**EXERCISE BRIEF:** Output every line of the items below as a Markdown table with the columns Row and Line, numbering each row and leaving out blank lines. Leave the pictures out of the answer.

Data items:
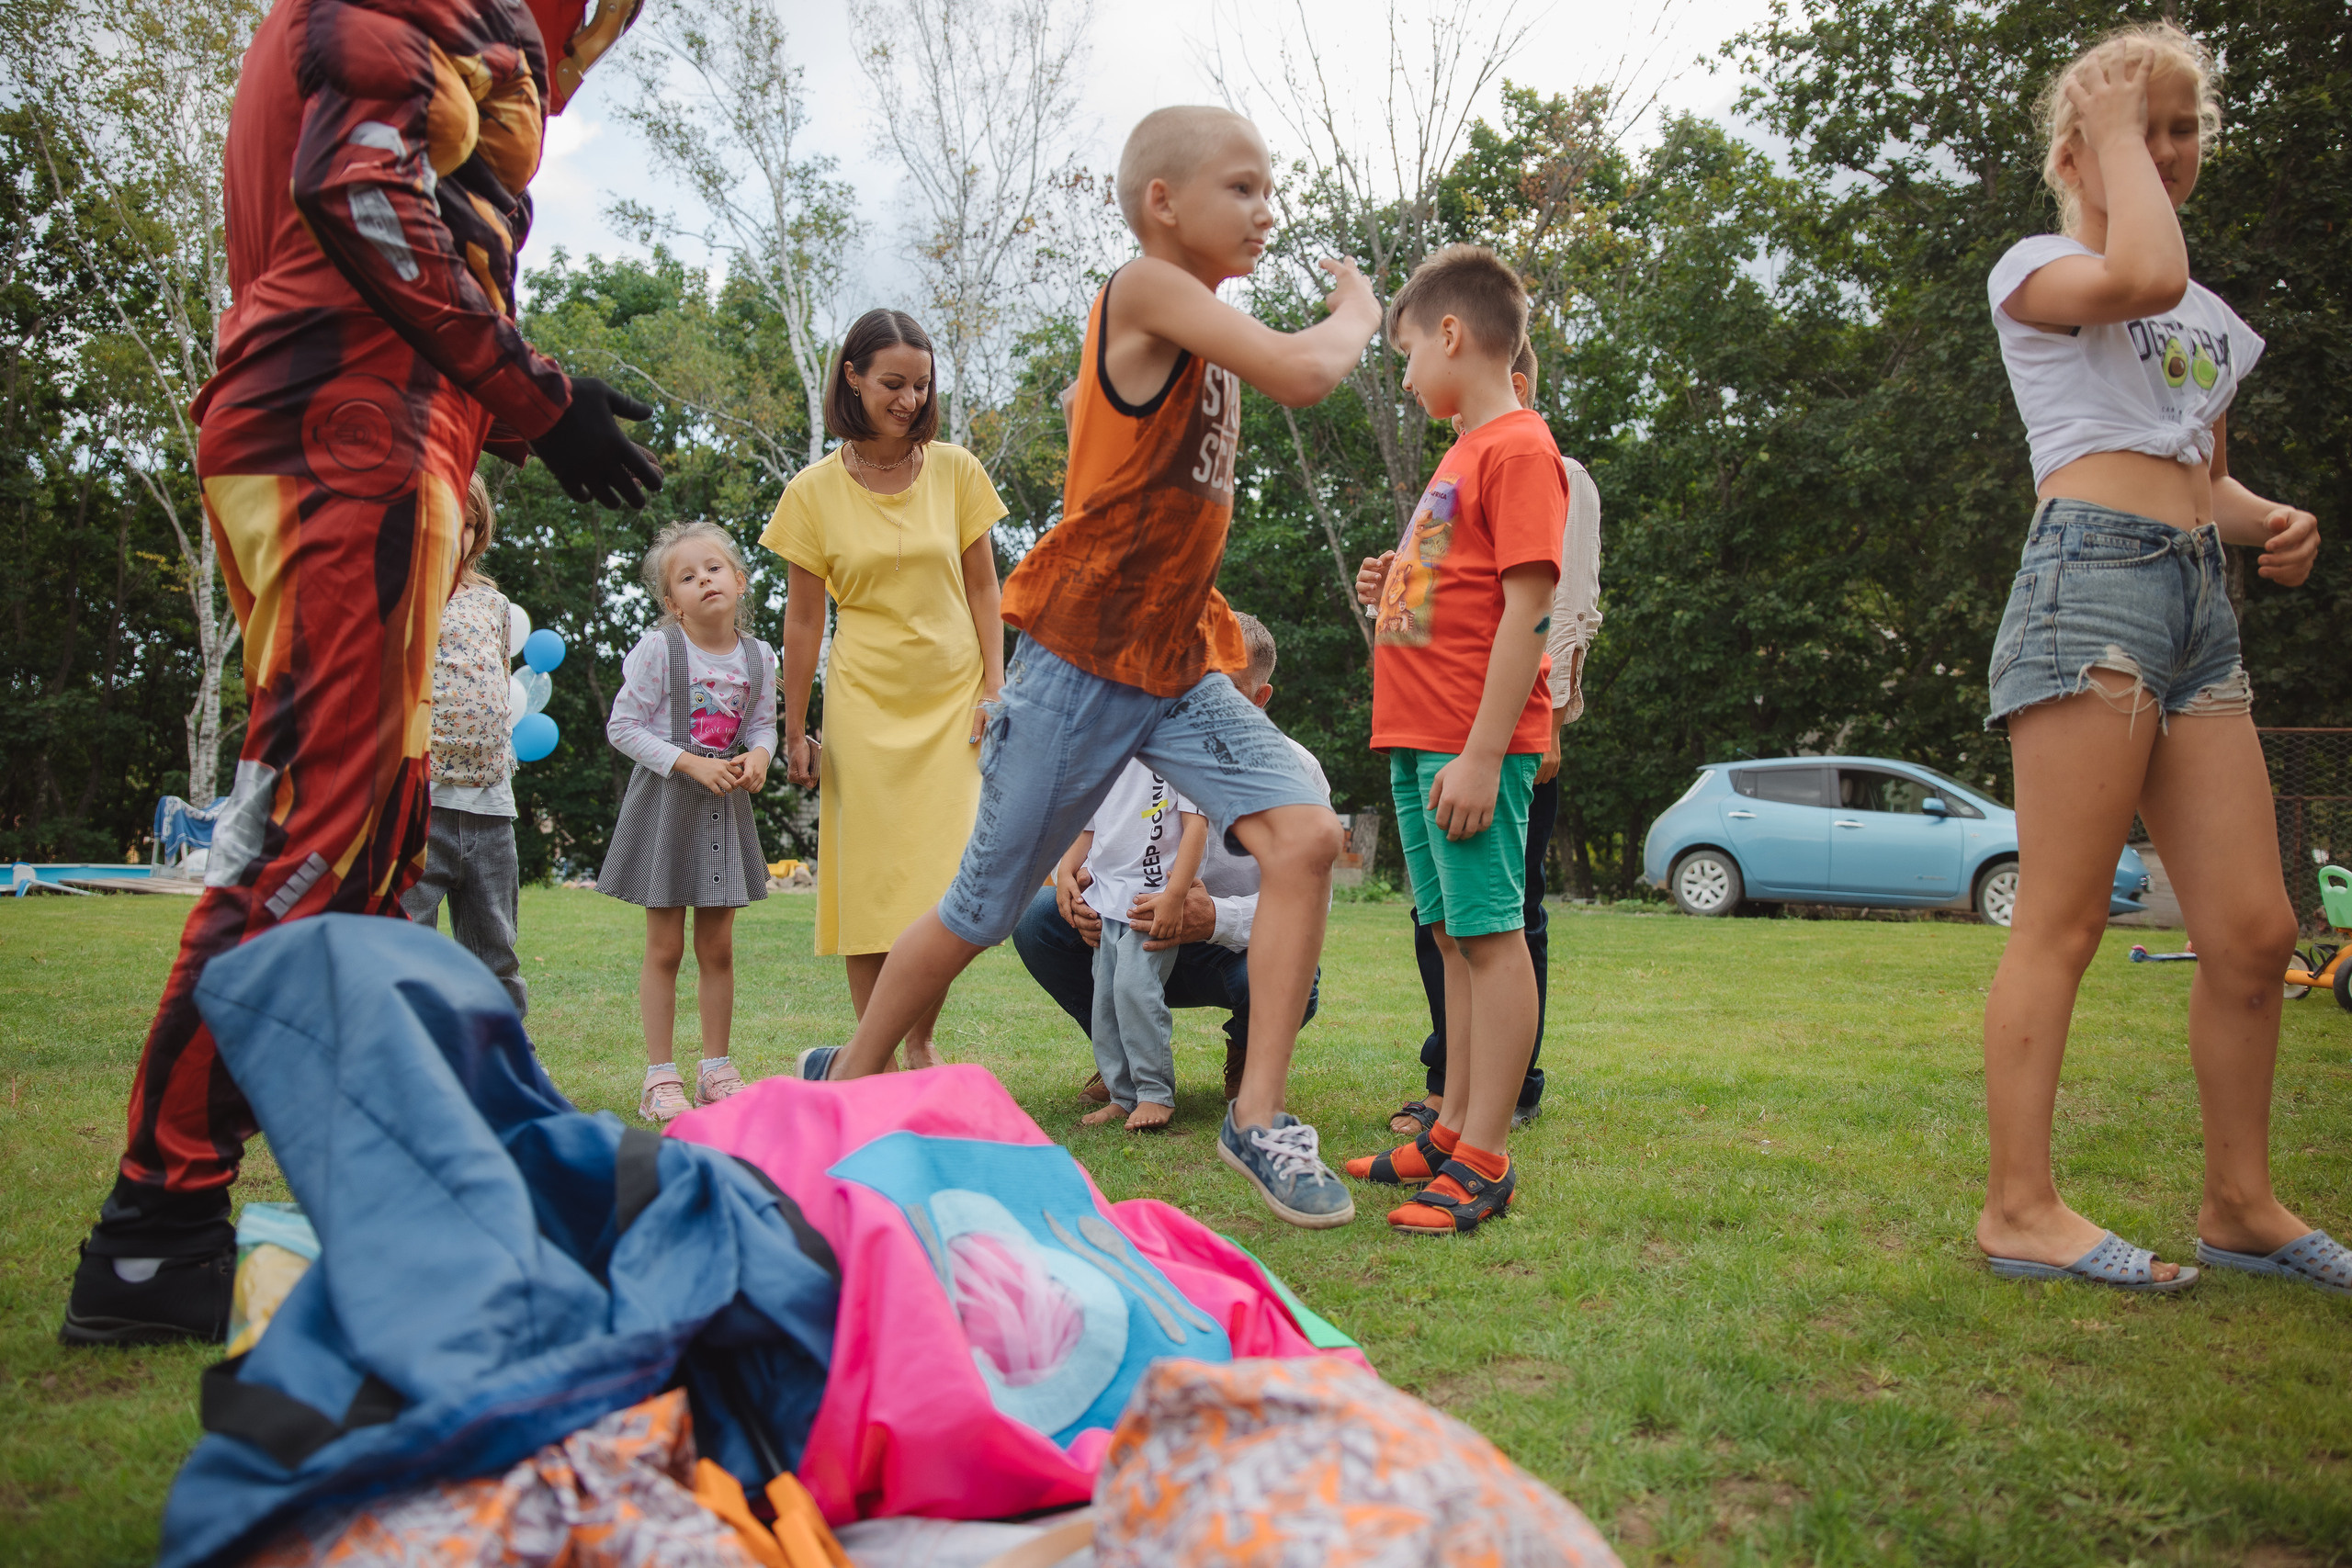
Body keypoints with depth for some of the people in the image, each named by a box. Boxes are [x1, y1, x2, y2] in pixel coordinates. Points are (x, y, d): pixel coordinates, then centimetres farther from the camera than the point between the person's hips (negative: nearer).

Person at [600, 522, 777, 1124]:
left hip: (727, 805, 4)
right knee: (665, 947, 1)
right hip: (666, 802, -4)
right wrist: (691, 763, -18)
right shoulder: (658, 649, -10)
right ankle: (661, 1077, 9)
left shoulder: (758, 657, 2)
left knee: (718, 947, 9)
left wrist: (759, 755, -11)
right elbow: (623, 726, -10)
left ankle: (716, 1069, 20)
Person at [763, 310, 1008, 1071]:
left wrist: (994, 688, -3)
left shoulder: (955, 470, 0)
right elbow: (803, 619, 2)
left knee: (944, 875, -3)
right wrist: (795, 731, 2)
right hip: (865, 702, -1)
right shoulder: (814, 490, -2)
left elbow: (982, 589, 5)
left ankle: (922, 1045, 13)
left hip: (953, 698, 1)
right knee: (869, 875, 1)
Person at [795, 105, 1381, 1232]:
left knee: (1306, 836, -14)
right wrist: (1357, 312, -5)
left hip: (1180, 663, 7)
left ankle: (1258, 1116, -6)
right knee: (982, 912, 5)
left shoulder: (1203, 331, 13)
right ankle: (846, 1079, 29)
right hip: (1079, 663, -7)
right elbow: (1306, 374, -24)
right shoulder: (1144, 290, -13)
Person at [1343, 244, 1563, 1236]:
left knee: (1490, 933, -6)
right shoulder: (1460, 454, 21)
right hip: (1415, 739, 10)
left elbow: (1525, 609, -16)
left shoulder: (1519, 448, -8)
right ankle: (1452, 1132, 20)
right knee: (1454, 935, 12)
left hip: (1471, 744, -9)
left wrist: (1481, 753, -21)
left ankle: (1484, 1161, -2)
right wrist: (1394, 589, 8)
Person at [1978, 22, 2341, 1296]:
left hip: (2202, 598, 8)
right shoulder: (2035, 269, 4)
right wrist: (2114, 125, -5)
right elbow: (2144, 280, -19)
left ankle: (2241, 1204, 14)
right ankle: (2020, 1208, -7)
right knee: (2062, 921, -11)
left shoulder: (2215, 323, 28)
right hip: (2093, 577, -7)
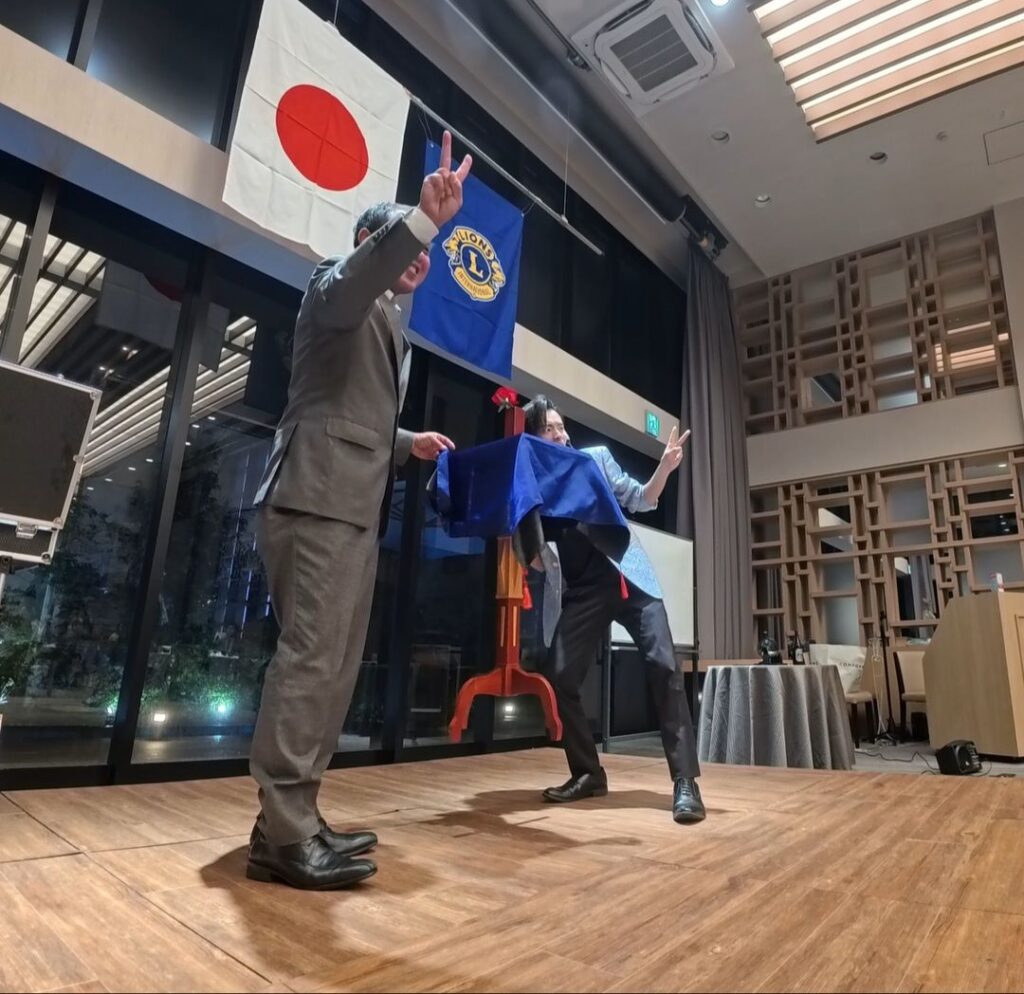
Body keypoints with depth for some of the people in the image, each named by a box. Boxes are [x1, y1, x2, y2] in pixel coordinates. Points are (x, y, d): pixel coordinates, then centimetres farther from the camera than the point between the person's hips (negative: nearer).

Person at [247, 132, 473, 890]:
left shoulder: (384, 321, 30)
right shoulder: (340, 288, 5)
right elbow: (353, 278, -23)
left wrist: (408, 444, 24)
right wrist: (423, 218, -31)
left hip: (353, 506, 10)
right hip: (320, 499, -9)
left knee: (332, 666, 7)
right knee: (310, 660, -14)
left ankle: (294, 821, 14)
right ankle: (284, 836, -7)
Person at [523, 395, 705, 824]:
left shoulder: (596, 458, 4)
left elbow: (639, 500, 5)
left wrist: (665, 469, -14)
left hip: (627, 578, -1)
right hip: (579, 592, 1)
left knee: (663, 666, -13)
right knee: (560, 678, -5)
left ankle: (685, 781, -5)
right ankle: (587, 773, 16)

**PROBLEM SOLUTION:**
| Row | Line |
|---|---|
| 1 | Body keypoints with depth for some of the people in the image, each named by a box. Boxes are [x1, y1, x2, y2] in pixel coordinates. Points are (x, y, d): pixel coordinates, then centimetres farther from the camera than the point between the person's hips (negative: nearer). |
| 2 | Person at [600, 522, 777, 1124]: |
| 3 | left hip: (727, 805, 4) |
| 4 | right knee: (665, 947, 1) |
| 5 | right hip: (666, 802, -4) |
| 6 | right wrist: (691, 763, -18) |
| 7 | right shoulder: (658, 649, -10) |
| 8 | right ankle: (661, 1077, 9) |
| 9 | left shoulder: (758, 657, 2) |
| 10 | left knee: (718, 947, 9) |
| 11 | left wrist: (759, 755, -11) |
| 12 | right elbow: (623, 726, -10) |
| 13 | left ankle: (716, 1069, 20) |
| 14 | Person at [763, 310, 1008, 1071]: |
| 15 | left wrist: (994, 688, -3) |
| 16 | left shoulder: (955, 470, 0) |
| 17 | right elbow: (803, 619, 2) |
| 18 | left knee: (944, 875, -3) |
| 19 | right wrist: (795, 731, 2) |
| 20 | right hip: (865, 702, -1) |
| 21 | right shoulder: (814, 490, -2) |
| 22 | left elbow: (982, 589, 5) |
| 23 | left ankle: (922, 1045, 13) |
| 24 | left hip: (953, 698, 1) |
| 25 | right knee: (869, 875, 1) |
| 26 | Person at [795, 105, 1381, 1232]: |
| 27 | left knee: (1306, 836, -14) |
| 28 | right wrist: (1357, 312, -5) |
| 29 | left hip: (1180, 663, 7) |
| 30 | left ankle: (1258, 1116, -6) |
| 31 | right knee: (982, 912, 5) |
| 32 | left shoulder: (1203, 331, 13) |
| 33 | right ankle: (846, 1079, 29) |
| 34 | right hip: (1079, 663, -7) |
| 35 | right elbow: (1306, 374, -24) |
| 36 | right shoulder: (1144, 290, -13) |
| 37 | Person at [1343, 244, 1563, 1236]: |
| 38 | left knee: (1490, 933, -6) |
| 39 | right shoulder: (1460, 454, 21) |
| 40 | right hip: (1415, 739, 10) |
| 41 | left elbow: (1525, 609, -16) |
| 42 | left shoulder: (1519, 448, -8) |
| 43 | right ankle: (1452, 1132, 20) |
| 44 | right knee: (1454, 935, 12) |
| 45 | left hip: (1471, 744, -9) |
| 46 | left wrist: (1481, 753, -21) |
| 47 | left ankle: (1484, 1161, -2) |
| 48 | right wrist: (1394, 589, 8) |
| 49 | Person at [1978, 22, 2341, 1296]: |
| 50 | left hip: (2202, 598, 8) |
| 51 | right shoulder: (2035, 269, 4) |
| 52 | right wrist: (2114, 125, -5) |
| 53 | right elbow: (2144, 280, -19) |
| 54 | left ankle: (2241, 1204, 14) |
| 55 | right ankle: (2020, 1208, -7) |
| 56 | right knee: (2062, 921, -11) |
| 57 | left shoulder: (2215, 323, 28) |
| 58 | right hip: (2093, 577, -7) |
| 59 | Body keypoints with depth for some of the people in the image, each named by a box. Boxes are [x1, y1, x2, y2] in pixel coordinates. Points are (x, y, d): pixel coordinates, then centimetres farther from the camera than the point between the person's hips (negative: nearer). |
| 60 | Person at [247, 132, 473, 890]: |
| 61 | left shoulder: (384, 321, 30) |
| 62 | right shoulder: (340, 288, 5) |
| 63 | right elbow: (353, 278, -23) |
| 64 | left wrist: (408, 444, 24) |
| 65 | right wrist: (423, 218, -31) |
| 66 | left hip: (353, 506, 10) |
| 67 | right hip: (320, 499, -9) |
| 68 | left knee: (332, 666, 7) |
| 69 | right knee: (310, 660, -14) |
| 70 | left ankle: (294, 821, 14) |
| 71 | right ankle: (284, 836, -7) |
| 72 | Person at [523, 395, 705, 824]: |
| 73 | left shoulder: (596, 458, 4) |
| 74 | left elbow: (639, 500, 5) |
| 75 | left wrist: (665, 469, -14) |
| 76 | left hip: (627, 578, -1) |
| 77 | right hip: (579, 592, 1) |
| 78 | left knee: (663, 666, -13) |
| 79 | right knee: (560, 678, -5) |
| 80 | left ankle: (685, 781, -5) |
| 81 | right ankle: (587, 773, 16) |